一法律事務所に行ってまたそこで働くように決めてきた事。

事務所に通い安い所に、マンションもすでに契約した事を話した。

伊藤先生にはなるべく早くに出社するように言われた事も…

裕美には一緒に東京に来てマンションで暮らしてもいいしこの家に一人で暮らしてもいいと言った。

裕美のいいようにするといいと言うと、もちろん一緒に行くと言った。

東京に住めるなんて夢みたいと嬉しそうに話す裕美に、とにかく49日が済むまでは裕美はこの家にいるように言った。

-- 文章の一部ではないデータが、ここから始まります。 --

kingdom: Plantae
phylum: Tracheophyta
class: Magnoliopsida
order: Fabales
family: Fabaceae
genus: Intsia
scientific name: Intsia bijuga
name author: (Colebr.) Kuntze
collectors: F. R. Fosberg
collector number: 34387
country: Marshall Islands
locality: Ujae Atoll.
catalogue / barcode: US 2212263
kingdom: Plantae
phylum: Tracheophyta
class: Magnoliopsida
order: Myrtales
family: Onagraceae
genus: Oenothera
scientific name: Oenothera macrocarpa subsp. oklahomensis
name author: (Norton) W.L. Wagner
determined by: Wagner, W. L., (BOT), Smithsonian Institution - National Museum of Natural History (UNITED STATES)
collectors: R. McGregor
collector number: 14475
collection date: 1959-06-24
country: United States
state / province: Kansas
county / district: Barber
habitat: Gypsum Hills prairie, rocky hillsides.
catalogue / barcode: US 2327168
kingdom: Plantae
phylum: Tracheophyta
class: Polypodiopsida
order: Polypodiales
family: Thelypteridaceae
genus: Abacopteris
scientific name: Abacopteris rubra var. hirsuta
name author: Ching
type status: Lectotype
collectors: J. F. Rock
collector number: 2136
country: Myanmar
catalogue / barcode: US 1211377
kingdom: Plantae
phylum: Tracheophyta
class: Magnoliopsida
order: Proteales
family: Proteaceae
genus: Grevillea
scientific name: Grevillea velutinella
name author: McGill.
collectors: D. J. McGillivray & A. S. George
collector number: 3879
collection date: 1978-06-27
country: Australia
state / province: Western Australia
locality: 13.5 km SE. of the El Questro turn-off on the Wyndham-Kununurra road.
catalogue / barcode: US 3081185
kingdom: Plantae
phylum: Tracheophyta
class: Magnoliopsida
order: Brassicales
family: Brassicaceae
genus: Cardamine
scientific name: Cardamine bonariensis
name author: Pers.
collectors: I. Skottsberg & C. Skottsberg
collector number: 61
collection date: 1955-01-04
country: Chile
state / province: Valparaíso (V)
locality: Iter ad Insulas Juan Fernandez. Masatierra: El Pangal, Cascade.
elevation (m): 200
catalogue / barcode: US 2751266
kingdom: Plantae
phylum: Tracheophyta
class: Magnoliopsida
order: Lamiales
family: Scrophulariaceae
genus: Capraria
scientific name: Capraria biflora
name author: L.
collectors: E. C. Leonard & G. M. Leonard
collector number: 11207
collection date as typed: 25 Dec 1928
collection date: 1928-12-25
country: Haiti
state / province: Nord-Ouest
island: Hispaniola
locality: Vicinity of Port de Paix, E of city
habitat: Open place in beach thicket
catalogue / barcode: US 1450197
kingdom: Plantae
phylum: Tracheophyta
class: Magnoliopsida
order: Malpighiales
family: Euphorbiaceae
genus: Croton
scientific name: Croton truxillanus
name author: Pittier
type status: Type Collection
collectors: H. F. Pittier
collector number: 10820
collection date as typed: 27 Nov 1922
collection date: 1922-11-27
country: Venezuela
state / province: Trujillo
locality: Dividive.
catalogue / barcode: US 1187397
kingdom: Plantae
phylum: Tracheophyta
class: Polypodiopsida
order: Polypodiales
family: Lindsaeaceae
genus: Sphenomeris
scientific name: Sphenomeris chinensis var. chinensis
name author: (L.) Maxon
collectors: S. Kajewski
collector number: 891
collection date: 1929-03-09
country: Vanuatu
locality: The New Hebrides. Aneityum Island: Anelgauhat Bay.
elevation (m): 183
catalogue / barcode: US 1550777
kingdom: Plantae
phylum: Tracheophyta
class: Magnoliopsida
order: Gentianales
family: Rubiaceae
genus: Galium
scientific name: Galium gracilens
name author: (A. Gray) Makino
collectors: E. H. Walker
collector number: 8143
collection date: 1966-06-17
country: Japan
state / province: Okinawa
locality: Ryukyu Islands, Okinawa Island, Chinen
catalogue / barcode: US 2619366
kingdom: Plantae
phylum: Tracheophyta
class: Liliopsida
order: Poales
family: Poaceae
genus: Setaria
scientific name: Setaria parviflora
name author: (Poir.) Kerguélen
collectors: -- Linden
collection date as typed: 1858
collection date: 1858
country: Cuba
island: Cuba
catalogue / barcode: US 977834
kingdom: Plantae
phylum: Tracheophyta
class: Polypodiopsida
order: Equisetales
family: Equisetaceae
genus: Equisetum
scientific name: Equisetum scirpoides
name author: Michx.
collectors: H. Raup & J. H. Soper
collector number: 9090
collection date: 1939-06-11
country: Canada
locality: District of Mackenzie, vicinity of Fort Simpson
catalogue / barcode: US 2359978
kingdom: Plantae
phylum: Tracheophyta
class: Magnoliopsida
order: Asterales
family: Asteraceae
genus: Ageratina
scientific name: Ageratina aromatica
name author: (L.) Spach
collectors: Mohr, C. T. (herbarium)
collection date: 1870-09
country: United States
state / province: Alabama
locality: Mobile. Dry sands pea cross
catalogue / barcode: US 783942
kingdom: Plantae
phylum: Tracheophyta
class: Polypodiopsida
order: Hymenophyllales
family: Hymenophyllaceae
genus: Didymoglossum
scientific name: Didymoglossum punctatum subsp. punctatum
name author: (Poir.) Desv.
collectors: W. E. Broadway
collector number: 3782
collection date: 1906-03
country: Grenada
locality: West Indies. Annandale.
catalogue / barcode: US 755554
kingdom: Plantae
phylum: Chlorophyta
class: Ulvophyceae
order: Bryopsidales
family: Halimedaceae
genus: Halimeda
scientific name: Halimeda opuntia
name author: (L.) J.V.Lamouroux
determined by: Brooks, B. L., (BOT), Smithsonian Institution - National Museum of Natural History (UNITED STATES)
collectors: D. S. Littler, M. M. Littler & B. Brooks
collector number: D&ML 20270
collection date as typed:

49日の法事の後一緒に東京に行こうというと分かったと言った。

そしてこの家はそのままにしておく事、時々裕美が帰って来て手入れしていけばいい。

誰かに頼んで週に一度くらいは風を入れてもらえば助かる。

恵子さんの位牌とお父さんに位牌は持っていけばいい、仏壇はなかったのでお父さんの位牌も箪笥の上に祀ってあった。

そして、恵子さんの葬式の日に会いに来たマリの話をしようとすると、裕美は聞きたくないと言って部屋に行ってしまった。

結局その日はマリの話をすることはできなかった。

1週間後にはユキは先に東京に行く事になっているのでその後も何度か話そうとしても、そのたびに聞きたくないと言って拒否された。

それで、ユキは恵子さんと裕美宛ての手紙を書いて恵子さんの位牌の前に置いて家を出た。

次に来るのは恵子さんの49日の法事の時だ。

こちらの風習もあるだろうから、俺は何の役にもたたないと思うので泰樹に裕美を助けてやって欲しいとお願いして東京に帰っていった。